• [Your objective] Nothing but the lines from the top of the records through the line with "left ankle: (98, 339)" should be returned, exactly, and without pictures.

** Supplied data follows **

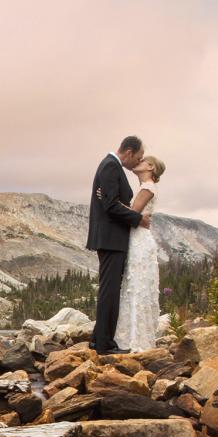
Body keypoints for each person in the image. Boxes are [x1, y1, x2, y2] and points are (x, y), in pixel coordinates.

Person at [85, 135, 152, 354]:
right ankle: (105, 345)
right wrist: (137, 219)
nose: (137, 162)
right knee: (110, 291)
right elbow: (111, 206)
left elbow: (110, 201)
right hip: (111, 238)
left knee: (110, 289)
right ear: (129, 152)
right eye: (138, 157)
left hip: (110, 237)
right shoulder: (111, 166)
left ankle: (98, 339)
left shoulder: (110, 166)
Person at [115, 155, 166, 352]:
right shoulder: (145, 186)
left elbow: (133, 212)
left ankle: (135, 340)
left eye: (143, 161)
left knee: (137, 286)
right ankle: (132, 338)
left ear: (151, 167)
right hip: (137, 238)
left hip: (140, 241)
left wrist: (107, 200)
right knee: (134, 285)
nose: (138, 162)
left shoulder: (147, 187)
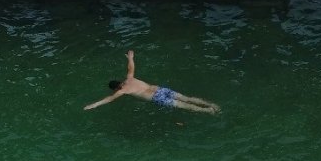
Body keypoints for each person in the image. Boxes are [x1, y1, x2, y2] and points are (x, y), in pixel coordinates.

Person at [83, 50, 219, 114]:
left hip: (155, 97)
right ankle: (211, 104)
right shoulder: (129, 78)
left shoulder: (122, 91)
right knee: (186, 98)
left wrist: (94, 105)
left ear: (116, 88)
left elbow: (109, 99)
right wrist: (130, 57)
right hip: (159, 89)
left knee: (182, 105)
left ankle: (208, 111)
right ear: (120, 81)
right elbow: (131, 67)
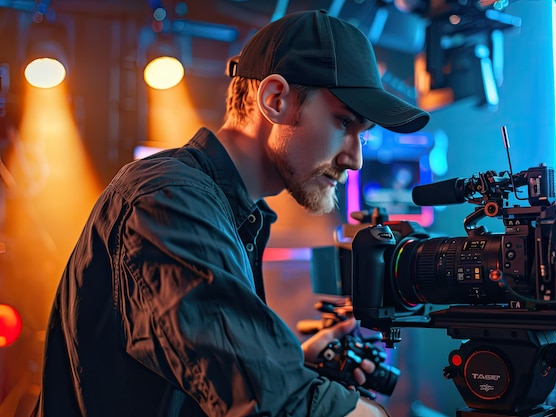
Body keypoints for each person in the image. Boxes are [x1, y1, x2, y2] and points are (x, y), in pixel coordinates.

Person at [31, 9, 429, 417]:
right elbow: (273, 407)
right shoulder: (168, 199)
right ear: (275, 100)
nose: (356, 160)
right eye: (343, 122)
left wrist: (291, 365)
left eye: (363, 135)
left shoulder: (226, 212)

** End of Supplied data **

• [Solution]
Body keypoints for each person in the image. Boxes are [x1, y1, x2, y2] and points are (x, y), in pixel coordinates.

Person at [85, 135, 152, 354]:
right ankle: (105, 345)
right wrist: (137, 219)
nose: (137, 162)
right knee: (110, 291)
right elbow: (111, 206)
left elbow: (110, 201)
right hip: (111, 238)
left knee: (110, 289)
right ear: (129, 152)
right eye: (138, 157)
left hip: (110, 237)
right shoulder: (111, 166)
left ankle: (98, 339)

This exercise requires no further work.